After all metadata had been submitted, we extracted all of the personal names and corporate bodies from the different files and compiled into one large Excel sheet. When possible, we retained information about the institution that submitted the name, the collection the name was used in, the metadata field with that name, and then the type of name (whether personal name or corporate body). This resulted in a list of nearly 500,000 names with many duplicates.

In order to retain the information about the institution, collection, and field name when the names were de-duplicated, we concatenated all of that information into one column of the spreadsheet in the format "[Institution code];[collection code];[field name]" (e.g. BYU;DUP;personal names). When the names were de-duplicated, this information was all compiled into one field separated by [space][double dash][space] (e.g. UU;EAD;n/a -- USU;Lee;creator).

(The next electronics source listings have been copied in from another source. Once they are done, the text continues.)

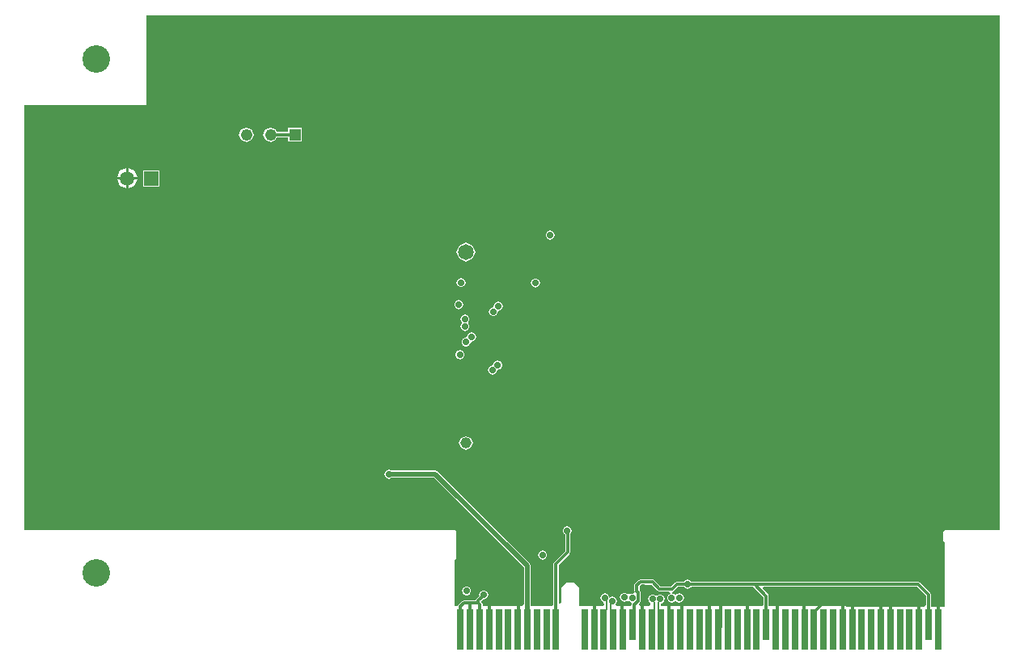
<source format=gtl>
G04*
G04 #@! TF.GenerationSoftware,Altium Limited,Altium Designer,20.0.13 (296)*
G04*
G04 Layer_Physical_Order=1*
G04 Layer_Color=255*
%FSLAX44Y44*%
%MOMM*%
G71*
G01*
G75*
%ADD10C,0.2000*%
%ADD13R,0.7000X4.2000*%
%ADD14R,0.7000X3.2000*%
%ADD15C,1.6500*%
%ADD16C,1.1500*%
%ADD17C,1.2180*%
%ADD18R,1.2180X1.2180*%
%ADD19R,1.5000X1.5000*%
%ADD20C,1.5000*%
%ADD21C,2.8800*%
%ADD22C,3.2000*%
%ADD23C,0.3000*%
%ADD24C,0.5000*%
%ADD25C,0.7000*%
G36*
X663017Y75127D02*
X664930Y74334D01*
X674050D01*
X675948Y72880D01*
X675948Y72880D01*
X675948D01*
X676156Y71834D01*
X676037Y71785D01*
X674056Y70964D01*
X672629Y67520D01*
X674056Y64076D01*
X677500Y62649D01*
X679583Y63512D01*
X681500Y63949D01*
X683417Y63512D01*
X685500Y62649D01*
X688944Y64076D01*
X690371Y67520D01*
X688944Y70964D01*
X685500Y72391D01*
X683417Y71528D01*
X681500Y71091D01*
X679583Y71528D01*
X678536Y71962D01*
X678385Y72024D01*
X678468Y73023D01*
X679602Y75053D01*
X679780Y75127D01*
X683937Y79284D01*
X690710D01*
X691016Y78546D01*
X694460Y77119D01*
X697904Y78546D01*
X698210Y79284D01*
X763139D01*
X773794Y68629D01*
Y60548D01*
X772026Y58780D01*
X665935Y58783D01*
Y61728D01*
X668924Y62966D01*
X670351Y66410D01*
X668924Y69854D01*
X665480Y71281D01*
X662036Y69854D01*
X660924Y69854D01*
X657480Y71281D01*
X654036Y69854D01*
X652609Y66410D01*
X654036Y62966D01*
X655053Y62545D01*
X655490Y61088D01*
X653737Y58783D01*
X644145Y58783D01*
X643110Y61283D01*
X644213Y62387D01*
X645006Y64300D01*
Y73733D01*
X644213Y75646D01*
X643896Y75964D01*
Y79694D01*
X645826Y81624D01*
X656520D01*
X663017Y75127D01*
D02*
G37*
G36*
X943794Y70069D02*
Y60545D01*
X942026Y58777D01*
X779206Y58780D01*
Y69750D01*
X778413Y71663D01*
X773102Y76974D01*
X774059Y79284D01*
X934579D01*
X943794Y70069D01*
D02*
G37*
G36*
X1020588Y138582D02*
X963000D01*
X962235Y138265D01*
X961918Y137500D01*
Y127500D01*
X962235Y126735D01*
X963000Y126418D01*
X963010Y126408D01*
X963000Y58777D01*
X949206Y58777D01*
Y71190D01*
X948413Y73103D01*
X937613Y83903D01*
X935700Y84696D01*
X698210D01*
X697904Y85434D01*
X694460Y86861D01*
X691016Y85434D01*
X690710Y84696D01*
X682816D01*
X680903Y83903D01*
X676745Y79746D01*
X666051D01*
X659554Y86243D01*
X657640Y87036D01*
X644705D01*
X642791Y86243D01*
X639277Y82729D01*
X638484Y80815D01*
Y74843D01*
X638817Y74040D01*
X636903Y72126D01*
X636213Y72412D01*
X634372Y71649D01*
X631651Y71686D01*
X628207Y73113D01*
X624763Y71686D01*
X623336Y68242D01*
X624763Y64798D01*
X628207Y63371D01*
X630048Y64134D01*
X632769Y64097D01*
X634489Y63385D01*
X635544Y62896D01*
X635592Y60655D01*
X633747Y58783D01*
X620122Y58783D01*
X619015Y61283D01*
X620201Y64146D01*
X618774Y67590D01*
X615330Y69017D01*
X612314Y67768D01*
X610944Y71074D01*
X607500Y72501D01*
X604056Y71074D01*
X602629Y67630D01*
X604056Y64186D01*
X606050Y63360D01*
X606525Y60660D01*
X604967Y58784D01*
X581090Y58784D01*
X581090Y78390D01*
X575510Y83970D01*
X567450Y83970D01*
X561890Y78410D01*
X561890Y62998D01*
X559390Y61328D01*
X559206Y61404D01*
Y102139D01*
X570723Y113657D01*
X571516Y115570D01*
Y134693D01*
X571764Y134796D01*
X573191Y138240D01*
X571764Y141684D01*
X568320Y143111D01*
X564876Y141684D01*
X563449Y138240D01*
X564876Y134796D01*
X566104Y134287D01*
Y116691D01*
X554587Y105173D01*
X553794Y103260D01*
Y60553D01*
X552026Y58785D01*
X530288Y58785D01*
Y101270D01*
X529179Y103949D01*
X529179Y103949D01*
X433069Y200059D01*
X430390Y201168D01*
X430390Y201168D01*
X384123D01*
X381510Y202251D01*
X378066Y200824D01*
X376639Y197380D01*
X378066Y193936D01*
X381510Y192509D01*
X384123Y193592D01*
X428821D01*
X522712Y99701D01*
Y60553D01*
X520944Y58785D01*
X479596Y58786D01*
Y60913D01*
X478803Y62826D01*
X477853Y63777D01*
X480126Y66050D01*
X480610Y65849D01*
X484054Y67276D01*
X485481Y70720D01*
X484054Y74164D01*
X480610Y75591D01*
X477166Y74164D01*
X475739Y70720D01*
X476150Y69728D01*
X473219Y66797D01*
X472631Y65376D01*
X460180D01*
X458267Y64583D01*
X454586Y60903D01*
X453794Y58990D01*
X453591Y58787D01*
X450000Y58787D01*
X450000Y107455D01*
X450209Y107664D01*
X450657Y107849D01*
X450657Y107850D01*
X450974Y107981D01*
X450974Y107981D01*
X451269Y108276D01*
X451269Y108276D01*
X451586Y109041D01*
X451586Y109041D01*
X451586Y109593D01*
X451586Y136948D01*
Y137202D01*
Y137202D01*
X451586Y137600D01*
X451586Y137600D01*
X451504Y137799D01*
Y138014D01*
X451504Y138014D01*
X451427Y138200D01*
X451286Y138341D01*
Y138341D01*
X451285Y138342D01*
X451275Y138352D01*
X451269Y138366D01*
X451269Y138366D01*
X451192Y138551D01*
X451051Y138693D01*
X450852Y138775D01*
X450700Y138927D01*
X450515Y139004D01*
X450514Y139004D01*
X450299Y139004D01*
X450101Y139086D01*
X450100Y139086D01*
X449094Y139086D01*
X0D01*
Y583918D01*
X127000D01*
X127765Y584235D01*
X128082Y585000D01*
Y677918D01*
X1020588D01*
Y138582D01*
D02*
G37*
%LPC*%
G36*
X257700Y560844D02*
X252274Y558596D01*
X250026Y553170D01*
X252274Y547743D01*
X257700Y545496D01*
X263126Y547743D01*
X264253Y550464D01*
X276010D01*
Y546080D01*
X290190D01*
Y560260D01*
X276010D01*
Y555876D01*
X264253D01*
X263126Y558596D01*
X257700Y560844D01*
D02*
G37*
G36*
X232300D02*
X226873Y558596D01*
X224626Y553170D01*
X226873Y547743D01*
X232300Y545496D01*
X237726Y547743D01*
X239974Y553170D01*
X237726Y558596D01*
X232300Y560844D01*
D02*
G37*
G36*
X108940Y517791D02*
Y508720D01*
X118011D01*
X115354Y515134D01*
X108940Y517791D01*
D02*
G37*
G36*
X106400Y517791D02*
X99986Y515134D01*
X97329Y508720D01*
X106400D01*
Y517791D01*
D02*
G37*
G36*
X141570Y515950D02*
X124570D01*
Y498950D01*
X141570D01*
Y515950D01*
D02*
G37*
G36*
X118011Y506180D02*
X108940D01*
Y497109D01*
X115354Y499766D01*
X118011Y506180D01*
D02*
G37*
G36*
X106400D02*
X97329D01*
X99986Y499766D01*
X106400Y497109D01*
Y506180D01*
D02*
G37*
G36*
X550450Y452901D02*
X547006Y451474D01*
X545579Y448030D01*
X547006Y444586D01*
X550450Y443159D01*
X553894Y444586D01*
X555321Y448030D01*
X553894Y451474D01*
X550450Y452901D01*
D02*
G37*
G36*
X462250Y440012D02*
X455170Y437080D01*
X452238Y430000D01*
X455170Y422920D01*
X462250Y419988D01*
X469330Y422920D01*
X472262Y430000D01*
X469330Y437080D01*
X462250Y440012D01*
D02*
G37*
G36*
X456960Y403021D02*
X453516Y401594D01*
X452089Y398150D01*
X453516Y394706D01*
X456960Y393279D01*
X460404Y394706D01*
X461831Y398150D01*
X460404Y401594D01*
X456960Y403021D01*
D02*
G37*
G36*
X534770Y402411D02*
X531326Y400984D01*
X529899Y397540D01*
X531326Y394096D01*
X534770Y392669D01*
X538214Y394096D01*
X539641Y397540D01*
X538214Y400984D01*
X534770Y402411D01*
D02*
G37*
G36*
X454810Y379801D02*
X451366Y378374D01*
X449939Y374930D01*
X451366Y371486D01*
X454810Y370059D01*
X458254Y371486D01*
X459681Y374930D01*
X458254Y378374D01*
X454810Y379801D01*
D02*
G37*
G36*
X496297Y378138D02*
X492853Y376711D01*
X491990Y374628D01*
X490943Y372963D01*
X489279Y371917D01*
X487196Y371054D01*
X485769Y367610D01*
X487196Y364166D01*
X490640Y362739D01*
X494084Y364166D01*
X494947Y366249D01*
X495993Y367914D01*
X497658Y368960D01*
X499741Y369823D01*
X501168Y373267D01*
X499741Y376711D01*
X496297Y378138D01*
D02*
G37*
G36*
X461040Y364971D02*
X457596Y363544D01*
X456169Y360100D01*
X457596Y356656D01*
X457596Y355544D01*
X456169Y352100D01*
X457596Y348656D01*
X461040Y347229D01*
X464484Y348656D01*
X465911Y352100D01*
X464484Y355544D01*
X464484Y356656D01*
X465911Y360100D01*
X464484Y363544D01*
X461040Y364971D01*
D02*
G37*
G36*
X468108Y346189D02*
X464664Y344762D01*
X463801Y342679D01*
X462755Y341015D01*
X461091Y339969D01*
X459007Y339106D01*
X457581Y335662D01*
X459007Y332217D01*
X462451Y330791D01*
X465896Y332217D01*
X466759Y334301D01*
X467805Y335965D01*
X469469Y337011D01*
X471553Y337874D01*
X472979Y341318D01*
X471553Y344762D01*
X468108Y346189D01*
D02*
G37*
G36*
X455830Y327181D02*
X452386Y325754D01*
X450959Y322310D01*
X452386Y318866D01*
X455830Y317439D01*
X459274Y318866D01*
X460701Y322310D01*
X459274Y325754D01*
X455830Y327181D01*
D02*
G37*
G36*
X495547Y316598D02*
X492103Y315171D01*
X491240Y313088D01*
X490193Y311423D01*
X488529Y310377D01*
X486446Y309514D01*
X485019Y306070D01*
X486446Y302626D01*
X489890Y301199D01*
X493334Y302626D01*
X494197Y304709D01*
X495243Y306374D01*
X496908Y307420D01*
X498991Y308283D01*
X500418Y311727D01*
X498991Y315171D01*
X495547Y316598D01*
D02*
G37*
G36*
X462250Y237306D02*
X457084Y235166D01*
X454944Y230000D01*
X457084Y224834D01*
X462250Y222694D01*
X467416Y224834D01*
X469556Y230000D01*
X467416Y235166D01*
X462250Y237306D01*
D02*
G37*
G36*
X542370Y117591D02*
X538926Y116164D01*
X537499Y112720D01*
X538926Y109276D01*
X542370Y107849D01*
X545814Y109276D01*
X547241Y112720D01*
X545814Y116164D01*
X542370Y117591D01*
D02*
G37*
G36*
X462760Y79771D02*
X459316Y78344D01*
X457889Y74900D01*
X459316Y71456D01*
X462760Y70029D01*
X466204Y71456D01*
X467631Y74900D01*
X466204Y78344D01*
X462760Y79771D01*
D02*
G37*
%LPD*%
D10*
X615330Y64146D02*
Y66107D01*
X615500Y66277D01*
X615500Y66277D01*
X607500D02*
Y67630D01*
X609230Y59880D02*
X609230Y59881D01*
X613770Y58000D02*
X613770Y58000D01*
X609230Y56172D02*
Y59880D01*
X613770Y64547D02*
X615500Y66277D01*
X607500D02*
X609230Y64547D01*
X613770Y56172D02*
Y58000D01*
X609230Y59881D02*
Y64547D01*
X613770Y58000D02*
Y64547D01*
X663770Y58000D02*
Y63327D01*
X664000Y37500D02*
Y55942D01*
Y37500D02*
X666500Y35000D01*
X663770Y58000D02*
X663770Y58000D01*
X663770Y56172D02*
X664000Y55942D01*
X663770Y56172D02*
Y58000D01*
X659230Y59881D02*
Y63327D01*
X659230Y56172D02*
Y59880D01*
X659230Y59881D01*
X659000Y55942D02*
X659230Y56172D01*
X659000Y37500D02*
Y55942D01*
X656500Y35000D02*
X659000Y37500D01*
X614000D02*
Y55942D01*
X613770Y56172D02*
X614000Y55942D01*
X609000Y55942D02*
X609230Y56172D01*
X609000Y37500D02*
Y55942D01*
X606500Y35000D02*
X609000Y37500D01*
X614000D02*
X616500Y35000D01*
D13*
X736500D02*
D03*
X716500D02*
D03*
X686500D02*
D03*
X756500D02*
D03*
X706500D02*
D03*
X726500D02*
D03*
X746500D02*
D03*
X766500D02*
D03*
X696500D02*
D03*
X656500D02*
D03*
X666500D02*
D03*
X676500D02*
D03*
X786500D02*
D03*
X456500D02*
D03*
X466500D02*
D03*
X536500D02*
D03*
X506500D02*
D03*
X476500D02*
D03*
X526500D02*
D03*
X486500D02*
D03*
X496500D02*
D03*
X516500D02*
D03*
X546500D02*
D03*
X556500D02*
D03*
X596500D02*
D03*
X646500D02*
D03*
X606500D02*
D03*
X626500D02*
D03*
X616500D02*
D03*
X586500D02*
D03*
X826500D02*
D03*
X896500D02*
D03*
X916500D02*
D03*
X836500D02*
D03*
X816500D02*
D03*
X796500D02*
D03*
X866500D02*
D03*
X806500D02*
D03*
X876500D02*
D03*
X886500D02*
D03*
X926500D02*
D03*
X956500D02*
D03*
X936500D02*
D03*
X906500D02*
D03*
X846500D02*
D03*
X856500D02*
D03*
D14*
X776500Y40000D02*
D03*
X636500D02*
D03*
X946500D02*
D03*
D15*
X462250Y430000D02*
D03*
D16*
Y230000D02*
D03*
D17*
X232300Y553170D02*
D03*
X257700D02*
D03*
D18*
X283100D02*
D03*
D19*
X133070Y507450D02*
D03*
D20*
X107670D02*
D03*
D21*
X75000Y93500D02*
D03*
Y632500D02*
D03*
D22*
X206520Y330520D02*
D03*
X756520D02*
D03*
D23*
X619790Y68172D02*
X625694Y62267D01*
Y35806D02*
Y62267D01*
X619790Y68172D02*
Y79920D01*
X852500Y63290D02*
X856500Y59290D01*
X852500Y63290D02*
Y63290D01*
X856500Y35000D02*
Y59290D01*
X848130Y67660D02*
X852500Y63290D01*
X841124Y67660D02*
X848130D01*
X257700Y553170D02*
X283100D01*
X625694Y35806D02*
X626500Y35000D01*
X674500Y37000D02*
X676500Y35000D01*
X674500Y37000D02*
Y59950D01*
X672070Y62380D02*
X674500Y59950D01*
X686500Y35000D02*
X688500Y37000D01*
Y59830D01*
X694310Y65640D01*
X596500Y35000D02*
Y72330D01*
X595360Y73470D02*
X596500Y72330D01*
X494990Y66410D02*
X515633D01*
X516500Y35000D02*
X517390Y35890D01*
Y64653D01*
X515633Y66410D02*
X517390Y64653D01*
X486500Y63820D02*
X490797Y68117D01*
X493283D01*
X494990Y66410D01*
X486500Y35000D02*
Y63820D01*
X480610Y70361D02*
Y70720D01*
X475133Y64884D02*
X480610Y70361D01*
X475133Y62670D02*
Y64884D01*
X467656Y62670D02*
X475133D01*
X460180D02*
X467656D01*
X466500Y35000D02*
Y61514D01*
X467656Y62670D01*
X476500Y35000D02*
X476890Y35390D01*
Y60913D01*
X475133Y62670D02*
X476890Y60913D01*
X456500Y58990D02*
X460180Y62670D01*
X456500Y35000D02*
Y58990D01*
X568320Y138240D02*
X568810Y137750D01*
Y115570D02*
Y137750D01*
X556500Y35000D02*
Y103260D01*
X568810Y115570D01*
X677866Y77040D02*
X682816Y81990D01*
X664930Y77040D02*
X677866D01*
X657640Y84330D02*
X664930Y77040D01*
X644705Y84330D02*
X657640D01*
X682816Y81990D02*
X764260D01*
X641190Y80815D02*
X644705Y84330D01*
X641190Y74843D02*
Y80815D01*
X638500Y60500D02*
X642300Y64300D01*
Y73733D01*
X641190Y74843D02*
X642300Y73733D01*
X646500Y35000D02*
X646845Y35345D01*
Y77985D01*
X647190Y78330D01*
X638500Y42000D02*
Y60500D01*
X716500Y35000D02*
X716720Y35220D01*
Y68480D01*
X716940Y68700D01*
X726500Y35000D02*
X728500Y37000D01*
Y60480D01*
X736890Y68870D01*
X756500Y35000D02*
X756840Y35340D01*
Y68710D01*
X757180Y69050D01*
X786500Y35000D02*
X787805Y36305D01*
Y66715D01*
X788570Y67480D01*
X816405Y35095D02*
X816500Y35000D01*
X816405Y35095D02*
Y67565D01*
X816310Y67660D02*
X816405Y67565D01*
X826500Y35000D02*
Y52500D01*
X830500Y56500D01*
Y57035D01*
X841124Y67660D01*
X866500Y35000D02*
Y64938D01*
X868560Y66998D01*
Y68080D01*
X896500Y35000D02*
Y59450D01*
X887260Y68690D02*
X896500Y59450D01*
X906500Y35000D02*
X906530Y35030D01*
Y68660D01*
X906560Y68690D01*
X936500Y35000D02*
Y63228D01*
X932040Y67688D02*
X936500Y63228D01*
X932040Y67688D02*
Y68770D01*
X956500Y35000D02*
Y74980D01*
X933750Y97730D02*
X956500Y74980D01*
X935700Y81990D02*
X946500Y71190D01*
X764260Y81990D02*
X935700D01*
X946500Y40000D02*
Y71190D01*
X776500Y40000D02*
Y69750D01*
X764260Y81990D02*
X776500Y69750D01*
X636500Y40000D02*
X638500Y42000D01*
D24*
X381510Y197380D02*
X430390D01*
X526500Y101270D01*
Y35000D02*
Y101270D01*
D25*
X619790Y79920D02*
D03*
X615330Y64146D02*
D03*
X636213Y67541D02*
D03*
X628207Y68242D02*
D03*
X607500Y67630D02*
D03*
X480610Y70720D02*
D03*
X381510Y197380D02*
D03*
X462760Y74900D02*
D03*
X454810Y374930D02*
D03*
X455830Y322310D02*
D03*
X542370Y112720D02*
D03*
X568320Y138240D02*
D03*
X669790Y83040D02*
D03*
X657480Y66410D02*
D03*
X665480D02*
D03*
X647190Y78330D02*
D03*
X716940Y68700D02*
D03*
X736890Y68870D02*
D03*
X757180Y69050D02*
D03*
X788570Y67480D02*
D03*
X816310Y67660D02*
D03*
X841460D02*
D03*
X868560Y68080D02*
D03*
X887260Y68690D02*
D03*
X906560D02*
D03*
X932040Y68770D02*
D03*
X933750Y97730D02*
D03*
X694460Y81990D02*
D03*
X534770Y397540D02*
D03*
X456960Y398150D02*
D03*
X550450Y448030D02*
D03*
X461040Y352100D02*
D03*
Y360100D02*
D03*
X490640Y367610D02*
D03*
X496297Y373267D02*
D03*
X468108Y341318D02*
D03*
X462451Y335662D02*
D03*
X685500Y67520D02*
D03*
X677500D02*
D03*
X495547Y311727D02*
D03*
X489890Y306070D02*
D03*
M02*

</source>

In order to deduplicate the data for exact matches of names, a formula in Excel was used to compare the value of a cell with the value of the cell directly above it.

=IF(A2=A1,"",A2)

This formula does the following: if cell A2 is an exact match of cell A1, then print nothing (the empty quotes), otherwise enter the value of A2. After this formula was used on all of the names, the insitution/collection/field data was concatenated for all rows that had names that were exactly the same. This de-duplication reduced the number of names to 76,360.

After de-duplicating the data, we gathered some basic statistics to see how many institutions used each name, how many collection included the names, and how many states had an institution using the names.

The next metadata wrangling step was to reconcile the names with the Library of Congress Name Authority File using OpenRefine's reconciliation service.

The reconciliation workflow is based on Matt Carruthers's LCNAF-Named-Entity-Reconciliation.